_Selected passage_
↓

Last Updated on December 10, 2023 by Lori Pace
Marriages and divorces across the states are down, a recent Census report shows. Amid slightly fewer women getting married in 2021, divorce rates dropped noticeably more to 6.9 per 1,000 women (aged 15 and above) from 9.7 per 1,000 women 10 years ago.
The report doesn’t state the reasons for the decline, but experts discovered that most countries, not just the U.S., report dropping marriage rates. According to one study by anthropologists at the University of Houston, some reasons include seeking independence, security of living with family members, and the ever-pervasive risk of infidelity.
Divorce expenses may also be a deterrent to marriage. With the average cost between USD$15,000 and USD$20,000, as per a Forbes estimate, it’s no surprise some women are hesitant to get hitched. But if you’re trapped in a marriage that’s long overdue for divorce, there are ways to keep costs to a more manageable amount.
Mediation is different from court litigation in many ways. For starters, it doesn’t occur in court, which saves the couple in court fees, though they may have to pay a lawyer to serve as the third party. Moreover, the result of one usually leans toward a win-win situation.
Choosing a mediator vs divorce lawyer boils down to two things: the nature of the divorce and your budget. Without court expenses and with the option of choosing a non-lawyer to mediate the divorce, mediation is much cheaper. It also makes sense if the divorce involves children or can be completed quickly and more amicably.
However, mediation won’t be effective if there’s a clear animosity between the couple, such as a history of domestic violence or the other party hiring a lawyer. In such situations, you can expect the other party to put their foot down and settle the matter before a judge. Also, if you feel you’re entitled to a larger portion of marital property, this method is less likely to achieve that outcome.
Mediators can’t provide legal advice to both parties, even if they’re divorce lawyers. Doing so defeats the purpose of them being a neutral witness to the proceedings.
It isn’t unusual for women to favor divorce in the heat of an infuriating or frightening moment. But as cooler heads prevail, some find out that they aren’t exactly ready to part ways with their spouse, at least for the meantime.
If you can’t decide but need some time for yourself, experts advise a trial separation. This is an informal agreement between the couple outlining the terms in case of a separation but not a full-on divorce.
A trial separation differs from a legal separation in that it doesn’t involve the court or a lawyer. It lists the couple’s responsibilities while living separately until they can work out their differences, if not to decide whether to push through with divorce. This cool-off period helps you make more rational choices come decision time.

↑

_Exercise set_
• 1. What is the average cost of a divorce according to the Forbes estimate cited in the divorce article?
• 2. Write the next part of the divorce article, picking up after its final sentence about the cool-off period.

(Transcribed page contents)
↓

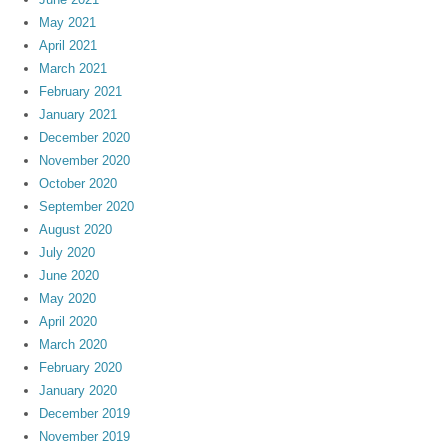
May 2021
April 2021
March 2021
February 2021
January 2021
December 2020
November 2020
October 2020
September 2020
August 2020
July 2020
June 2020
May 2020
April 2020
March 2020
February 2020
January 2020
December 2019
November 2019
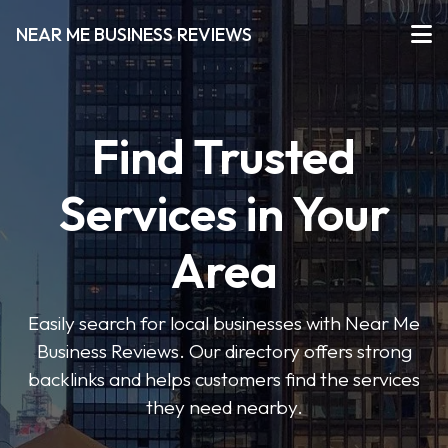
NEAR ME BUSINESS REVIEWS
Find Trusted
Services in Your
Area
Easily search for local businesses with Near Me
Business Reviews. Our directory offers strong
backlinks and helps customers find the services
they need nearby.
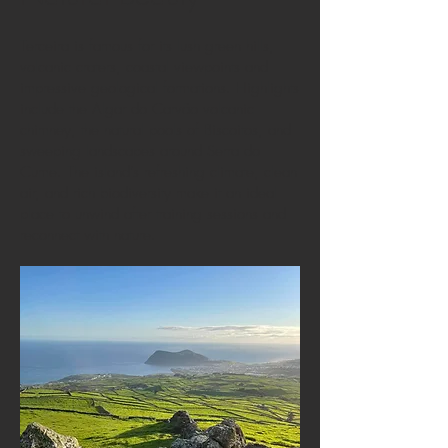
Terceira is famous for its lush green hills,
volcanic craters, coastal viewpoints and
impressive geological formations. Highlights
include the Algar do Carvão volcanic
chimney, the natural pools of Biscoitos, and
sweeping landscapes around Serra do
Cume. The island’s refreshing climate, clean
air, and rich biodiversity make it an ideal
place to unwind after training sessions and
reconnect with nature.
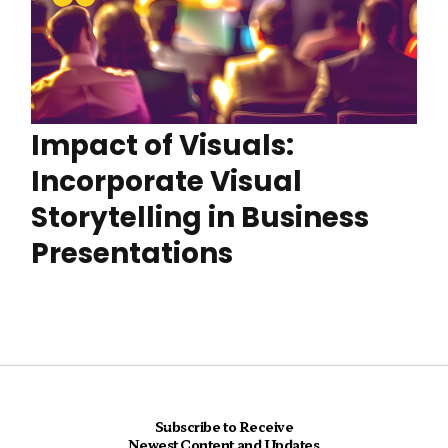
Impact of Visuals:
Incorporate Visual
Storytelling in Business
Presentations
Subscribe to Receive
Newest Content and Updates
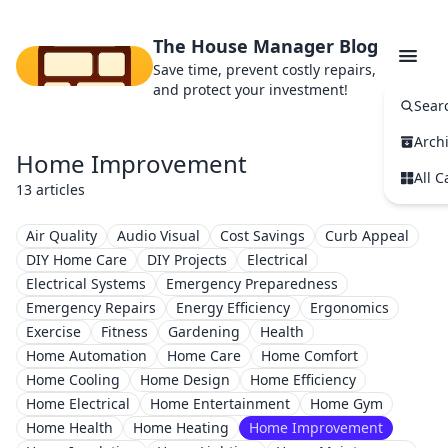
The House Manager Blog
Save time, prevent costly repairs,
and protect your investment!
Sear
Arch
Home Improvement
All C
13 articles
Air Quality
Audio Visual
Cost Savings
Curb Appeal
DIY Home Care
DIY Projects
Electrical
Electrical Systems
Emergency Preparedness
Emergency Repairs
Energy Efficiency
Ergonomics
Exercise
Fitness
Gardening
Health
Home Automation
Home Care
Home Comfort
Home Cooling
Home Design
Home Efficiency
Home Electrical
Home Entertainment
Home Gym
Home Health
Home Heating
Home Improvement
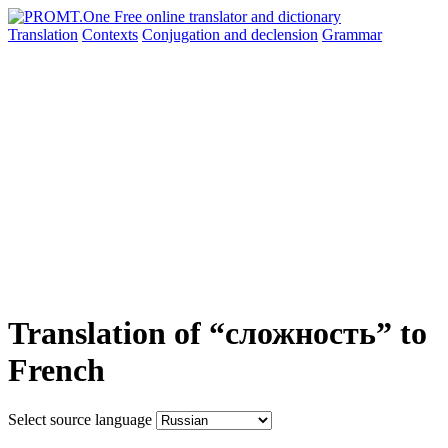
Translation
Contexts
Conjugation
and declension
Grammar
Translation of “сложность” to
French
Select source language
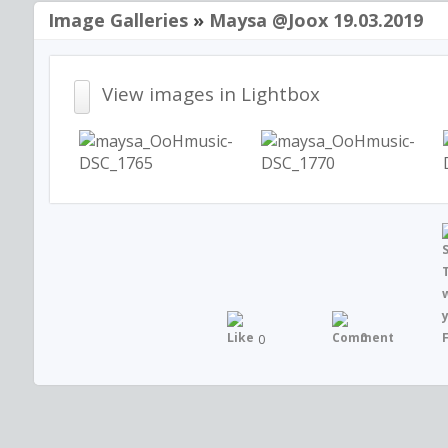
Image Galleries
»
Maysa @joox 19.03.2019
View images in Lightbox
0
0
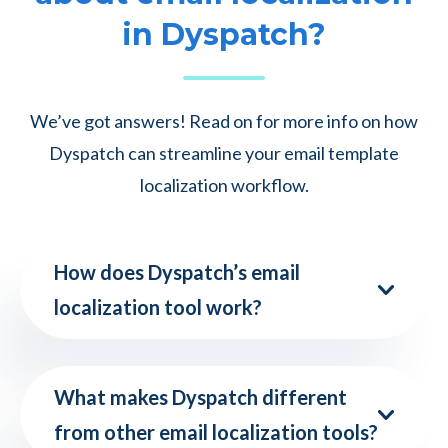
in Dyspatch?
We’ve got answers! Read on for more info on how
Dyspatch can streamline your email template
localization workflow.
How does Dyspatch’s email
localization tool work?
What makes Dyspatch different
from other email localization tools?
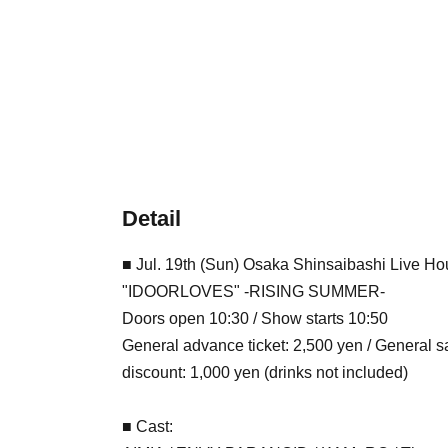
Detail
■ Jul. 19th (Sun) Osaka Shinsaibashi Live 
"IDOORLOVES" -RISING SUMMER-
Doors open 10:30 / Show starts 10:50
General advance ticket: 2,500 yen / General 
discount: 1,000 yen (drinks not included)
■ Cast:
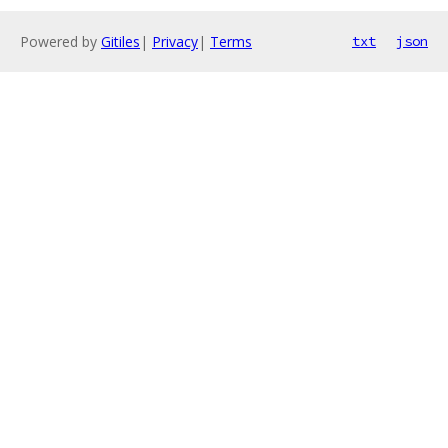
Powered by
Gitiles
|
Privacy
|
Terms
txt
json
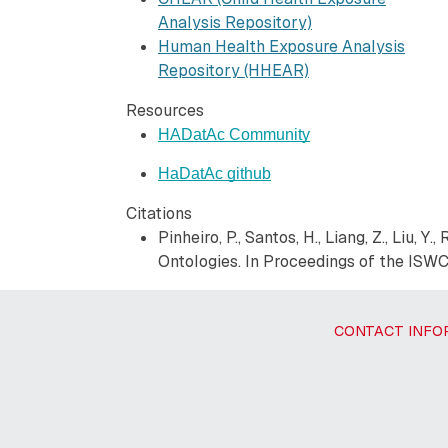
Analysis Repository)
Human Health Exposure Analysis
Repository (HHEAR)
Resources
HADatAc Community
HaDatAc github
Citations
Pinheiro, P., Santos, H., Liang, Z., Liu,
Ontologies. In Proceedings of the ISWC
CONTACT INFO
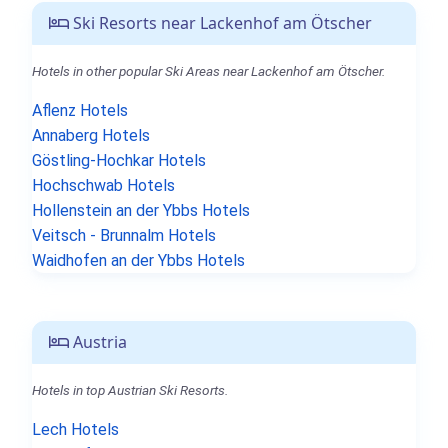
Ski Resorts near Lackenhof am Ötscher
Hotels in other popular Ski Areas near Lackenhof am Ötscher.
Aflenz Hotels
Annaberg Hotels
Göstling-Hochkar Hotels
Hochschwab Hotels
Hollenstein an der Ybbs Hotels
Veitsch - Brunnalm Hotels
Waidhofen an der Ybbs Hotels
Austria
Hotels in top Austrian Ski Resorts.
Lech Hotels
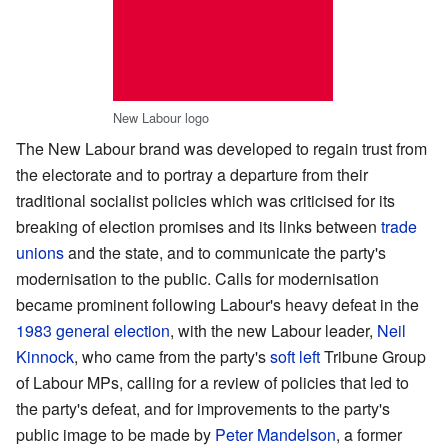
New Labour logo
The New Labour brand was developed to regain trust from
the electorate and to portray a departure from their
traditional socialist policies which was criticised for its
breaking of election promises and its links between
trade
unions
and the state, and to communicate the party's
modernisation to the public. Calls for modernisation
became prominent following Labour's heavy defeat in the
1983 general election
, with the new Labour leader,
Neil
Kinnock
, who came from the party's
soft left
Tribune Group
of Labour MPs, calling for a review of policies that led to
the party's defeat, and for improvements to the party's
public image to be made by
Peter Mandelson
, a former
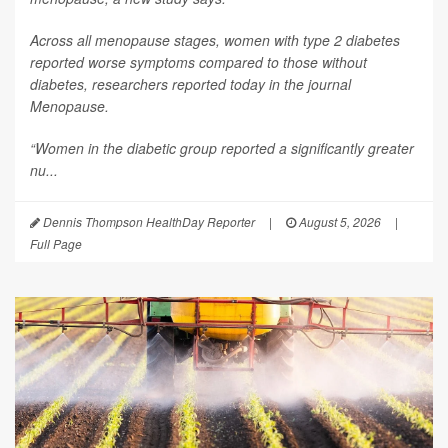
Across all menopause stages, women with type 2 diabetes
reported worse symptoms compared to those without
diabetes, researchers reported today in the journal
Menopause
.
“Women in the diabetic group reported a significantly greater
nu...
Dennis Thompson HealthDay Reporter
|
August 5, 2026
|
Full Page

↑

_Answers per task_
• 1. Between USD$15,000 and USD$20,000.

• 2.
That said, a trial separation isn’t legally binding in any way, so it can’t be used to support your claims in court proceedings. Also, as they’re still technically married, the couple has claims to marital properties, including those gained during the separation period, such as lottery winnings.
A lesser-known method of keeping divorce costs to a minimum is collaborative divorce, which lies between mediation and a court proceeding. It happens out of court, but instead of the couple, their respective legal counsels do the talking. While it requires paying for a lawyer, it falls short of the costs required for litigation.
Collaborative divorce allows both parties to remain in control of the terms of the divorce instead of having a judge or third party decide for them. It also promotes collaboration (hence, the term) between parties, as it aims to produce a settlement favorable to both sides. More importantly, as lawyers are witnesses, the resulting agreement can be legally binding.
Unfortunately, you stand to lose a lot when this approach doesn’t work. Collaborative divorce often requires the couple to agree that neither will pursue the matter in court, regardless of the outcome. If they do so otherwise, the participating lawyers have the right to refuse to represent them in court, prompting the need to hire a different one.
When A Divorce Takes To Court
Some divorce cases will eventually reach the courtroom, and the judge will have the final say on the matter. However, you aren’t out of cost-effective options yet. While there’s little you can do to minimize court expenses, there are two ways to lower your lawyer’s fees.
The first is limited assistance representation (LAR), wherein a lawyer’s activities are limited to some tasks like filing legal documents or representing you in some hearings. Most lawyers are paid by the hour or via a retainer, so LAR is a good way to reduce their fees. However, keep in mind that you’ll be responsible for the other tasks.
Another way is through pro bono arrangements, in which lawyers provide their services free of charge or at an extremely low cost. Most professionals who offer such services usually hail from nonprofit organizations, state bar associations, or legal clinics. The downside is that a pro bono setup prioritizes cases of significant public interest (e.g., civil rights).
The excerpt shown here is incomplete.